> WRITTEN INSTRUCTION 1:
Answer these questions using the HomeGoods painting thread:
(a) Who is the artist of the painting?
(b) Who found the painting for pjewel, and while doing what?
(c) What breed does marjrc believe the dog in the painting is?
> WRITTEN INSTRUCTION 2: Repeat the part of the HomeGoods painting thread starting at "I just looked" and ending at "the artist's website?".
> WRITTEN INSTRUCTION 3:
Say whether each statement agrees with the HomeGoods painting thread. Answer yes or no for each, quoting the words that decide it.
(a) SMARTY has a HomeGoods store nearby.
(b) lcy_pt thinks the dog looks like a Cavalier King Charles Spaniel.
(c) The artist takes commissioned work.

> PROVIDED TEXT:
☆ ☆ ☆ ☆

# I just bought this at HomeGoods, what do you think it is?



## pjewel (Apr 11, 2007)

I couldn't resist this little painting. My friend found it for me while we were shopping at HomeGoods for a staging. I thought it was too cute. The artist has a beautiful style. My photo is not at all picking up the incredible detail and clarity of the picture.


----------



## SMARTY (Apr 19, 2007)

I love that picture, We don't have a HomeGoods close, but Ann always has the cutest things from there.


----------



## pjewel (Apr 11, 2007)

I just looked it up because you cannot imagine the beauty of this little piece of art. The artist is Robert McClintock. Take a look at the gallery on his website. http://robertmcclintock.com/galleries/dogs He also does commissioned pieces. I would love to get one someday but clearly it will down the road when business is booming or I win the Lottery. What an incredible gift he has.

BTW, they're calling it a shih tzu, but it looks way more havie to me.


----------



## susieg (Aug 28, 2009)

So cute! I want one!! I don't care if they call it a shih tzu, it looks just like Lola!

Is yours a canvas giclee, was the price the same as homegoods as the artist's website?


----------



## rdanielle (Sep 2, 2008)

too cute! its way cuter than a shih tzu


----------



## lcy_pt (Aug 17, 2007)

So cute Geri!

Kinda looks like a Cavalier King Charles Spaniel (what a mouthful!) to me. What do you think??

View attachment 27880


View attachment 27881


----------



## Scooter's Family (May 23, 2008)

I haven't seen that at HomeGoods but you can bet I'll be looking next time I go! Very cute. Don't you love their prices?


----------



## marjrc (Jan 13, 2007)

I'm sure it's a Shih Tzu. The muzzle is shorter and the eyes different than a Hav's. Still very, very good!

☆ ☆ ☆ ☆

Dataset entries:
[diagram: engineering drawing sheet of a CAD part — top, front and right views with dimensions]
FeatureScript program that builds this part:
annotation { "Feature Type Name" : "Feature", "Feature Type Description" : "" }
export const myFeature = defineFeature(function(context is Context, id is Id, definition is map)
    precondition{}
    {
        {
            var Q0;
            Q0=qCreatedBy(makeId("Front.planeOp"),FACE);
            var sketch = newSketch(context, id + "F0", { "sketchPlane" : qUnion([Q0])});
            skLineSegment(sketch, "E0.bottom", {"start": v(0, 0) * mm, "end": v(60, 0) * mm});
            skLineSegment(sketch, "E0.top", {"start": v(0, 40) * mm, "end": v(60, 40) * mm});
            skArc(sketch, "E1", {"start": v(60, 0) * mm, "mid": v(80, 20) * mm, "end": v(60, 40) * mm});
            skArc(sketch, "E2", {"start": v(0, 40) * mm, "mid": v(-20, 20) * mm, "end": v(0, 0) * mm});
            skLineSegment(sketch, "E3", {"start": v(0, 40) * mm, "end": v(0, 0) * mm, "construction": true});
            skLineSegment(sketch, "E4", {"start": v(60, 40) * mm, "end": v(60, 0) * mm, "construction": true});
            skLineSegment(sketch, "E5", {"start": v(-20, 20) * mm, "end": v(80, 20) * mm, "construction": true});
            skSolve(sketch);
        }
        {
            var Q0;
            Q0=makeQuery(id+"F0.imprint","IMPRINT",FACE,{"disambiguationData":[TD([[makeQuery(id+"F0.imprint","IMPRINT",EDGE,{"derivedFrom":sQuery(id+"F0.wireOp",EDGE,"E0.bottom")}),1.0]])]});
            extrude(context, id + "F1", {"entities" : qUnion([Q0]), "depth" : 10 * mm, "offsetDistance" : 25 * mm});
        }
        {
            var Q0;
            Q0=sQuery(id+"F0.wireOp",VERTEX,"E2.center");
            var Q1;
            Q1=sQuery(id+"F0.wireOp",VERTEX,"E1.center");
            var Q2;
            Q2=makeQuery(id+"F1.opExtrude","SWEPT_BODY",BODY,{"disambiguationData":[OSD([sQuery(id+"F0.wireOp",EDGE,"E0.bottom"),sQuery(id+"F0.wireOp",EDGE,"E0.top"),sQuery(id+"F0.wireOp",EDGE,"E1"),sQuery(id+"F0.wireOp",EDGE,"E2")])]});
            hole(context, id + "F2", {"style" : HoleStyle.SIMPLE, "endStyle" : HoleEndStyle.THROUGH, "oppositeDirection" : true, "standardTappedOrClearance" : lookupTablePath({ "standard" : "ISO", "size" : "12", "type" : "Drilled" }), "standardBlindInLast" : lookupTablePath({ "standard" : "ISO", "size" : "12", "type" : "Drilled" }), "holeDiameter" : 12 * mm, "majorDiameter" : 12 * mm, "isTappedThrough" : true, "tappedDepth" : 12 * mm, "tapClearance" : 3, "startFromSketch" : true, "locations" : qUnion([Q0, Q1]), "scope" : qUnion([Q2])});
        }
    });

☆ ☆ ☆ ☆

> WORKED SOLUTION 1:
(a) Robert McClintock.
(b) pjewel's friend found it while they were shopping at HomeGoods for a staging.
(c) A Shih Tzu.

> WORKED SOLUTION 2:
I just looked it up because you cannot imagine the beauty of this little piece of art. The artist is Robert McClintock. Take a look at the gallery on his website. http://robertmcclintock.com/galleries/dogs He also does commissioned pieces. I would love to get one someday but clearly it will down the road when business is booming or I win the Lottery. What an incredible gift he has.

BTW, they're calling it a shih tzu, but it looks way more havie to me.


----------



## susieg (Aug 28, 2009)

So cute! I want one!! I don't care if they call it a shih tzu, it looks just like Lola!

Is yours a canvas giclee, was the price the same as homegoods as the artist's website?

> WORKED SOLUTION 3:
(a) No: "We don't have a HomeGoods close"
(b) Yes: "Kinda looks like a Cavalier King Charles Spaniel (what a mouthful!) to me."
(c) Yes: "He also does commissioned pieces."